**TRECHO DO DOCUMENTO**
###
Além disso, Morgana de Almeida explicou que o TST estabelecerá parâmetros nacionais para orientar julgamentos relacionados às novas formas de contratação e reduzir divergências entre tribunais.

“O Tribunal Superior do Trabalho, órgão que tenho a grata satisfação de compor, vai parametrizar para todo o Brasil, em decisões vinculantes, a definição sobre essas temáticas. Sem esquecer, é claro, do Supremo Tribunal Federal, que tem a última palavra em matéria constitucional e trata de questões determinantes a esse respeito”, acrescentou.

A ministra também comentou o avanço da proposta que reduz a jornada semanal e substitui a escala 6×1 pelo modelo 5×2, atualmente em debate legislativo.

Segundo ela, a eventual mudança provocará impactos relevantes sobre empresas, trabalhadores e o próprio Poder Judiciário, exigindo adaptação das relações de trabalho e da interpretação normativa.
###
**TAREFA**
Transcreva sem alterações a parte do trecho sobre o TST e a jornada de trabalho que vai de "A ministra também" a "em debate legislativo.". Os itens não são usados nesta atividade.
###
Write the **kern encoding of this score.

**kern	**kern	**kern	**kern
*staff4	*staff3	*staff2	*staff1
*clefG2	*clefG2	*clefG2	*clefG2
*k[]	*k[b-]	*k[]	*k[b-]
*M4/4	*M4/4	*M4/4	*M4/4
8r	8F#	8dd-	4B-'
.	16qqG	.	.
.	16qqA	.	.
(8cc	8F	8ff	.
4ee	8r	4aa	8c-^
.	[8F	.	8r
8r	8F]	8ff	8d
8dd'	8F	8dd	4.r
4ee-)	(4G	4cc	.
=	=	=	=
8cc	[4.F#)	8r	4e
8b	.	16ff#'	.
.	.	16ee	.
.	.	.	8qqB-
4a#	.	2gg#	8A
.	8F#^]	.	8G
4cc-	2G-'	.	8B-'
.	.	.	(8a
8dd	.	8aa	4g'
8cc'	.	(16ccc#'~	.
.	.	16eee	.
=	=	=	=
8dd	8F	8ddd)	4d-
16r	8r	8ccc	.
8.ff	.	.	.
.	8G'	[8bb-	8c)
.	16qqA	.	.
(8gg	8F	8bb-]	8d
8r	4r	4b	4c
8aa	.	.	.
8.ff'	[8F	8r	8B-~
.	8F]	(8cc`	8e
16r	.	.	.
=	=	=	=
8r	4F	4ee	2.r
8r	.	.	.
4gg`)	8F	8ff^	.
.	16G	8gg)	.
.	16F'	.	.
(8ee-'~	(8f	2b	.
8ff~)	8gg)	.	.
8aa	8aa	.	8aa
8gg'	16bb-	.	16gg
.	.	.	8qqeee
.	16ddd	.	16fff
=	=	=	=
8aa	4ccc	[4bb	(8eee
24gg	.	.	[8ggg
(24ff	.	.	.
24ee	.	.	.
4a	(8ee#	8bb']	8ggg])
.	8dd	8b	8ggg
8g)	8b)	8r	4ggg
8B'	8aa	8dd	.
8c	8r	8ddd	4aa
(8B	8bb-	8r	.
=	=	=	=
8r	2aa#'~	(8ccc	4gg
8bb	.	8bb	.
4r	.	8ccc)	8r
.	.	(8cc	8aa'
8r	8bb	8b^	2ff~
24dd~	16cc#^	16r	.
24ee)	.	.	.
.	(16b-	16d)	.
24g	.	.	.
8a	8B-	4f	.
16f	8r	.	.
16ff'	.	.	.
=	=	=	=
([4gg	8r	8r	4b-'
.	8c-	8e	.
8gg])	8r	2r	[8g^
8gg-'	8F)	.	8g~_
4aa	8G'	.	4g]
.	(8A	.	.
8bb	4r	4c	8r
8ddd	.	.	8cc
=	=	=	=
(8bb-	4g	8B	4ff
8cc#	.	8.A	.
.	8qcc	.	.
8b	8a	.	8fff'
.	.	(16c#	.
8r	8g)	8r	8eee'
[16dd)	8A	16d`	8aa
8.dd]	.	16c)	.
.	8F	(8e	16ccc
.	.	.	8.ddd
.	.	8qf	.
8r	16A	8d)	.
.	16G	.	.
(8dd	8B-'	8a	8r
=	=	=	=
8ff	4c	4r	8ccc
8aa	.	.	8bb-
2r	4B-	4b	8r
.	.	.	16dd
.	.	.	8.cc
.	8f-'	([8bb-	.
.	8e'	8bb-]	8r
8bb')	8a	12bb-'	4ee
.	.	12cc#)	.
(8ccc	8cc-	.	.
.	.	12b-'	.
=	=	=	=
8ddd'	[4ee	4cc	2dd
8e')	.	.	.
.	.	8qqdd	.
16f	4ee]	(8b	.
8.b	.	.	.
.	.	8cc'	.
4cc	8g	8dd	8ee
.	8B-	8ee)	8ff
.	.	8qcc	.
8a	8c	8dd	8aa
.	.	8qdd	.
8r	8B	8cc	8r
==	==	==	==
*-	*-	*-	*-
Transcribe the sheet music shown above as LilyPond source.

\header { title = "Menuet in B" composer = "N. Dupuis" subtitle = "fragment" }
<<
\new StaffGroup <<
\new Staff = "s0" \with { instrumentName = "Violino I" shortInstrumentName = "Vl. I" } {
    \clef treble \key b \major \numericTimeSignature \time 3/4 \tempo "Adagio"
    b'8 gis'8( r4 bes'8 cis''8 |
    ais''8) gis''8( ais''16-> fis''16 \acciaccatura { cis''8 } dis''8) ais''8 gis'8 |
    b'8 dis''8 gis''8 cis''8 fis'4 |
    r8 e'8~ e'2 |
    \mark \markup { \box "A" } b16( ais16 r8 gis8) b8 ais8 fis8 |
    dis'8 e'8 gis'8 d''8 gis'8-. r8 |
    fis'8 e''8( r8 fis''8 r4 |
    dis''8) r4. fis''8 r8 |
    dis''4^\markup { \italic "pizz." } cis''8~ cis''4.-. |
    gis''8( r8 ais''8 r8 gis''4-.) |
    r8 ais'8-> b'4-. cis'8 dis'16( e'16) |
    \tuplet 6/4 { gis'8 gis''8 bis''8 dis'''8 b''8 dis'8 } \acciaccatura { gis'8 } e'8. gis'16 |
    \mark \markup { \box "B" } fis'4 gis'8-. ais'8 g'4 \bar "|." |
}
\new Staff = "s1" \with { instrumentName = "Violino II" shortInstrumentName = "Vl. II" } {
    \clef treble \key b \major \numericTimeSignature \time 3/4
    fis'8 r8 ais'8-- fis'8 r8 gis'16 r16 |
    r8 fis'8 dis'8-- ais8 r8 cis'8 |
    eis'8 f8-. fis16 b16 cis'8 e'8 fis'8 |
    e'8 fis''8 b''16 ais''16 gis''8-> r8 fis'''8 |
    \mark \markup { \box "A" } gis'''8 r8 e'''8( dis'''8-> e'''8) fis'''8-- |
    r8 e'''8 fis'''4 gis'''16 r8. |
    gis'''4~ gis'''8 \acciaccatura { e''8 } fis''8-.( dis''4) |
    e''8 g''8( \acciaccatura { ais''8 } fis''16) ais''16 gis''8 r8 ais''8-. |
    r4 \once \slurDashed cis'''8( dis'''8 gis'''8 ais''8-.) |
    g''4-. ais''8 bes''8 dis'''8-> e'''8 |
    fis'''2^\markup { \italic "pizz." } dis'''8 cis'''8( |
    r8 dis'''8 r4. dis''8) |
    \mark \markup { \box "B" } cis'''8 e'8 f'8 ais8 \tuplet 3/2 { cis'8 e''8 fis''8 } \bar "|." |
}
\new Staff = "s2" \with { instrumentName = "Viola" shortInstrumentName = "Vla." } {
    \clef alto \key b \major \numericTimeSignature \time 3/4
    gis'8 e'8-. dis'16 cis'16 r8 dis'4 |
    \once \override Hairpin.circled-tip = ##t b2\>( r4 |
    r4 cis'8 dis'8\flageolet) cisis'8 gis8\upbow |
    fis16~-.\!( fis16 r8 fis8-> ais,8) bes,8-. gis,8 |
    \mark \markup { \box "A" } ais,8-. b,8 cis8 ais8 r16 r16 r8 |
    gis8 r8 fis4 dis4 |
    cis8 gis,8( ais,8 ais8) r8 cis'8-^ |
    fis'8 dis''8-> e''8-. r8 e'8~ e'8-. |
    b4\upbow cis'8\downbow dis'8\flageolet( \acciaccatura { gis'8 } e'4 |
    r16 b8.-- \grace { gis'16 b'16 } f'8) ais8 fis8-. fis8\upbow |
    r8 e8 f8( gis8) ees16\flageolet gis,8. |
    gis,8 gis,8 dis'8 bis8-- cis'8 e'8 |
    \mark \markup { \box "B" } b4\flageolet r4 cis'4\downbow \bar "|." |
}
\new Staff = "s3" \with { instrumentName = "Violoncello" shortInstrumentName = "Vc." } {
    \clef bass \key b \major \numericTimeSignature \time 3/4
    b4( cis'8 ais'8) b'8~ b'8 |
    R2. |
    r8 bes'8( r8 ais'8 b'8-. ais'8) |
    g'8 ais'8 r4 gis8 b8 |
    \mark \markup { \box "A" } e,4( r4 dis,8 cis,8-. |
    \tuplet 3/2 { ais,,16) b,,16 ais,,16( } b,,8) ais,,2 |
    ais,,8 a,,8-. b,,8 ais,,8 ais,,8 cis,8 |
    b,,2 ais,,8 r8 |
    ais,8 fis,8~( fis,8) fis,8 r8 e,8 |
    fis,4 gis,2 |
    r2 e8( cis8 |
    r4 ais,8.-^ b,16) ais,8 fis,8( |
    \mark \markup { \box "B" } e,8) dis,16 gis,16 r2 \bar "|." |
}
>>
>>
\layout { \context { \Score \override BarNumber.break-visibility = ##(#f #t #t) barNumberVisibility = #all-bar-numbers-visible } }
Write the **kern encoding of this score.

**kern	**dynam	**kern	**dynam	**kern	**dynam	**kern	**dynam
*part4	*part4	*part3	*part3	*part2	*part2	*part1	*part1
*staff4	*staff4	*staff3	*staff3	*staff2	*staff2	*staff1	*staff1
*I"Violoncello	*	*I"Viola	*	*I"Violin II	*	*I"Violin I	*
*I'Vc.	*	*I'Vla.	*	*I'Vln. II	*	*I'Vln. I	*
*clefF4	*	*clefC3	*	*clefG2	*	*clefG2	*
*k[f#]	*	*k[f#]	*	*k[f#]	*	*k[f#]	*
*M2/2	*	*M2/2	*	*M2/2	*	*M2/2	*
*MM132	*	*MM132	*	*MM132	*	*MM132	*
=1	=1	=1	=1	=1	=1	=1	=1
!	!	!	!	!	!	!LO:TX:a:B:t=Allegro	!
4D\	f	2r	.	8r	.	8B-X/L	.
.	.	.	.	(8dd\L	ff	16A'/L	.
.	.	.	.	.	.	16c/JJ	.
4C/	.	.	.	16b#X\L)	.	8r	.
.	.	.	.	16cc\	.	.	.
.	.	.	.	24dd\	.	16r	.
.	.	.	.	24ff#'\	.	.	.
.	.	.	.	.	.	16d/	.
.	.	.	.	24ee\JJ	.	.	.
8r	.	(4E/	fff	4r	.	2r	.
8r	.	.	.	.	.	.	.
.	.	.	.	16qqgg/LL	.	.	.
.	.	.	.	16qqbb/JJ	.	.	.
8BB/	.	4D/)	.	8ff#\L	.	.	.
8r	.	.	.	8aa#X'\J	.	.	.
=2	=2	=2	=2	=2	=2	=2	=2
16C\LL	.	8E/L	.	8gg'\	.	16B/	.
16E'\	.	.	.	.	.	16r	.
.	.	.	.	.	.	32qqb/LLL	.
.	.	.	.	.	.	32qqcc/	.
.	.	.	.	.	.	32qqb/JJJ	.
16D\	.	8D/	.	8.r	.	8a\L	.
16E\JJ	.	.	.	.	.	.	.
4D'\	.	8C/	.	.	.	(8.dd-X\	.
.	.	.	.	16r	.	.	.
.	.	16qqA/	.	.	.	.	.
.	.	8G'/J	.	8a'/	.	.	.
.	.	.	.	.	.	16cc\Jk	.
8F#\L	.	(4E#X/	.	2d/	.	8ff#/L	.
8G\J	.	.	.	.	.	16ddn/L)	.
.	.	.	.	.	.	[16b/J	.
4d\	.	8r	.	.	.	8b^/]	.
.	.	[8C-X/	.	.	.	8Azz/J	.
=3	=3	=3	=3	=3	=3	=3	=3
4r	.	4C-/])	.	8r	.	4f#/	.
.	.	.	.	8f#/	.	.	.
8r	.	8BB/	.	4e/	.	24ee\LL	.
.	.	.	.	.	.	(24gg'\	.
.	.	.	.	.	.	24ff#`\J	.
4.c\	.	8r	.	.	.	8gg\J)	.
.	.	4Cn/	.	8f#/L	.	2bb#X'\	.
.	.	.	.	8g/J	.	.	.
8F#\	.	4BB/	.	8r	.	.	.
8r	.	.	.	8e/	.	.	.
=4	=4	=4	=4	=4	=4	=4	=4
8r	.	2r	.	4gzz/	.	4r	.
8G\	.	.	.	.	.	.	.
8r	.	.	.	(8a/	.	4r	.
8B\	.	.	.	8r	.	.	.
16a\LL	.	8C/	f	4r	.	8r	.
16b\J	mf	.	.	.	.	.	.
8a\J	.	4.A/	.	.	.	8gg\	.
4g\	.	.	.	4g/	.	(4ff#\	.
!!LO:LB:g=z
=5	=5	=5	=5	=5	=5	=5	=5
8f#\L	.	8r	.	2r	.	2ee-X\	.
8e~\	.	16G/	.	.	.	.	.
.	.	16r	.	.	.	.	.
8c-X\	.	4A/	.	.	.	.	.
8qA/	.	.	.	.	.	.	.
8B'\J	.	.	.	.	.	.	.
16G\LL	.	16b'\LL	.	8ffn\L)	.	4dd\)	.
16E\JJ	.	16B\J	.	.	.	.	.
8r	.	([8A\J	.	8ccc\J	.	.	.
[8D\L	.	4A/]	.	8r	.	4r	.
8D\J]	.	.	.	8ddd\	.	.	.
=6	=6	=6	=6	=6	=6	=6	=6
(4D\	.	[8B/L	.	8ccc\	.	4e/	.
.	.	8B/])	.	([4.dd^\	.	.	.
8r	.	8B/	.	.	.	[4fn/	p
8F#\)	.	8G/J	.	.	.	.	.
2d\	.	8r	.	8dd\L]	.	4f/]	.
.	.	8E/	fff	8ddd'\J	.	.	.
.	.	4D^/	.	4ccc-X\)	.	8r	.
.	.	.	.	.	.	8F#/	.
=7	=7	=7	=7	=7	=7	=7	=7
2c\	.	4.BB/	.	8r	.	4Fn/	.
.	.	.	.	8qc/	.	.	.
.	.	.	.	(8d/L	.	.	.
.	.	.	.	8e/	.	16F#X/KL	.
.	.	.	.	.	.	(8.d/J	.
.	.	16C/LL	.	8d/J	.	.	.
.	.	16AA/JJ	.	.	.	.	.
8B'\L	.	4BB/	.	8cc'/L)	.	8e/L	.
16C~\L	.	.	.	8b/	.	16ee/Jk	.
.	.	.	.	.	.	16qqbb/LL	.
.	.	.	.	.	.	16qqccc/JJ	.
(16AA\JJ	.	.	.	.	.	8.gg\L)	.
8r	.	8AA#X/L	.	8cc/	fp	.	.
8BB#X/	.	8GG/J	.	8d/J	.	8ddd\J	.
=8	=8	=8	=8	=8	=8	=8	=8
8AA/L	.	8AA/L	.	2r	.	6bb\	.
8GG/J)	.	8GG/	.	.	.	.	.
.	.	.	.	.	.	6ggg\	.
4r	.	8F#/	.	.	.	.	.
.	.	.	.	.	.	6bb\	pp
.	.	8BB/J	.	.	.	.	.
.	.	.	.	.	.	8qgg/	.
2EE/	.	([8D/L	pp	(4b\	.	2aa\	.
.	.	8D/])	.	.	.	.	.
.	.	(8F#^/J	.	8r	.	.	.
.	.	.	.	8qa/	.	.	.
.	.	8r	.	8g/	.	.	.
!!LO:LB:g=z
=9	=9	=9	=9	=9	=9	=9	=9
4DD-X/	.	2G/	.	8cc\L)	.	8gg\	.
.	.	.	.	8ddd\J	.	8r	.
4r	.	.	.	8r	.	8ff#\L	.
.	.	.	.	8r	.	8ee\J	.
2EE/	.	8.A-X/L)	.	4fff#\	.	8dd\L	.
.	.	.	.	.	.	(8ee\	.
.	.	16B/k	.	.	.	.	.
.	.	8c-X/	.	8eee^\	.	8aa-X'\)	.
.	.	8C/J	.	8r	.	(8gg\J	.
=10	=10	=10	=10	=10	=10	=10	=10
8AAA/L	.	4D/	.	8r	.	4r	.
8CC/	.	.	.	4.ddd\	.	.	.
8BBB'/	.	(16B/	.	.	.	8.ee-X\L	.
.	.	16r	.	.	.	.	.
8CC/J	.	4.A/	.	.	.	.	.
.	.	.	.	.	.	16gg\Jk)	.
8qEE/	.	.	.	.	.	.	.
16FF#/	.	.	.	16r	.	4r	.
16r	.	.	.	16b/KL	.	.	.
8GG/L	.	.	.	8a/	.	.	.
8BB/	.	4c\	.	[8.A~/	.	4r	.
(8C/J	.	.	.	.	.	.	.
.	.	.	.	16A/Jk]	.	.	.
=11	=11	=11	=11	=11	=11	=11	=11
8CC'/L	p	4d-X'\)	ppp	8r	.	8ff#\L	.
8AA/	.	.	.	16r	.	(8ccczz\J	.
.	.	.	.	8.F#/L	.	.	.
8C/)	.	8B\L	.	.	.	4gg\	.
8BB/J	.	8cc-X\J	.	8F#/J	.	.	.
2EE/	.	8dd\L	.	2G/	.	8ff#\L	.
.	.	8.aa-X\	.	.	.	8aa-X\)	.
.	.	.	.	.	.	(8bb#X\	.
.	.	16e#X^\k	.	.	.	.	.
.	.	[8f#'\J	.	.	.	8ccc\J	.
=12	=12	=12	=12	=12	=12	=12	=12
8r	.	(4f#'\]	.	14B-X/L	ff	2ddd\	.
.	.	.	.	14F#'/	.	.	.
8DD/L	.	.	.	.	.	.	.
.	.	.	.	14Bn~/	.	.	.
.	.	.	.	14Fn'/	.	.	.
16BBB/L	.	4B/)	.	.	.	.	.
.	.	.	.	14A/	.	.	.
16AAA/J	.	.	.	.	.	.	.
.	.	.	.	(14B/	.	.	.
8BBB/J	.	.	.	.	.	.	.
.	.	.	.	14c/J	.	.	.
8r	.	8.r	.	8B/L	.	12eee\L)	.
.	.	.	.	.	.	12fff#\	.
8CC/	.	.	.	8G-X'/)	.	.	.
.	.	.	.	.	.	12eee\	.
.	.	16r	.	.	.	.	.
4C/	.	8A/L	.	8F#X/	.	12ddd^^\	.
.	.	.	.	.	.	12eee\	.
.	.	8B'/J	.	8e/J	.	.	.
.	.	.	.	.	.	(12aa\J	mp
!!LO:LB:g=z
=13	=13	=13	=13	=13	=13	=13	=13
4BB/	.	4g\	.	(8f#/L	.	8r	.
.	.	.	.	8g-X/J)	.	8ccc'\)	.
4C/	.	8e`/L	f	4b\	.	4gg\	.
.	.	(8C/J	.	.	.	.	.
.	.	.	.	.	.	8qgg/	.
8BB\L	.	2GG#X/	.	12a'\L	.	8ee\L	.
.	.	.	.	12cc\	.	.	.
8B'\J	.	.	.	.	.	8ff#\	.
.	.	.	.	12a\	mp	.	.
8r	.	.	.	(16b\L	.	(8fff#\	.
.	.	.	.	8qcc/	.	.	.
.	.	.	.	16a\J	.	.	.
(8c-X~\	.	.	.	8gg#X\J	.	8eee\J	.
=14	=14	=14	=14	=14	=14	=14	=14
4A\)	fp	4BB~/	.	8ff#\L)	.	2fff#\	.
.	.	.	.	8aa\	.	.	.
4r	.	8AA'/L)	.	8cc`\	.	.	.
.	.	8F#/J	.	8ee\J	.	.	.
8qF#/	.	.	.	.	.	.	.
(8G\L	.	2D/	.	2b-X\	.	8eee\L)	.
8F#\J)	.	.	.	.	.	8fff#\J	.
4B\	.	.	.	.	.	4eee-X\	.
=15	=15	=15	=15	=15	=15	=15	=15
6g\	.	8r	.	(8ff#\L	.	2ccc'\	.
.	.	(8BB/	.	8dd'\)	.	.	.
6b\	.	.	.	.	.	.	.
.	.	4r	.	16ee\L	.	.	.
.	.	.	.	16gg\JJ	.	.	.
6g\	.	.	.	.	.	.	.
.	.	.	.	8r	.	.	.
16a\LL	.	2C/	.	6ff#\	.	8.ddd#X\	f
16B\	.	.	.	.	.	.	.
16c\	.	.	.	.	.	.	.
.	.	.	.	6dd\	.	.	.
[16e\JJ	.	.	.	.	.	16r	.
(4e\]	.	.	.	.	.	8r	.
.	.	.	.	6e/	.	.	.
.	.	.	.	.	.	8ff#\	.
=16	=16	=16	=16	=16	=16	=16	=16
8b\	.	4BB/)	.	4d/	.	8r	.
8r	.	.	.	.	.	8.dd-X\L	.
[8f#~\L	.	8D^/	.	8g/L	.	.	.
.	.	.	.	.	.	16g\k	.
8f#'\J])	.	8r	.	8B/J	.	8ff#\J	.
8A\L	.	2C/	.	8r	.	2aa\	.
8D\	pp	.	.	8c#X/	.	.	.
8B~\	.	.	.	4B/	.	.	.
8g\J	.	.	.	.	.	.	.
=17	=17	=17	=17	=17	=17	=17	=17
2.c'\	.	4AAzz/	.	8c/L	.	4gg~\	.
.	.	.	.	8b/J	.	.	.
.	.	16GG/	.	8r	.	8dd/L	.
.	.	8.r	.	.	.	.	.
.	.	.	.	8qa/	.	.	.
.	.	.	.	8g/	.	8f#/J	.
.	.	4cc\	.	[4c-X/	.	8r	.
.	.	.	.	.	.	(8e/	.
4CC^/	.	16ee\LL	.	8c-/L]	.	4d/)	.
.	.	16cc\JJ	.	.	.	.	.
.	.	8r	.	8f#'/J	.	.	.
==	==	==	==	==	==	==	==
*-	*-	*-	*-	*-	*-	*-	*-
###
**RESPOSTA DO EXERCÍCIO**
A ministra também comentou o avanço da proposta que reduz a jornada semanal e substitui a escala 6×1 pelo modelo 5×2, atualmente em debate legislativo.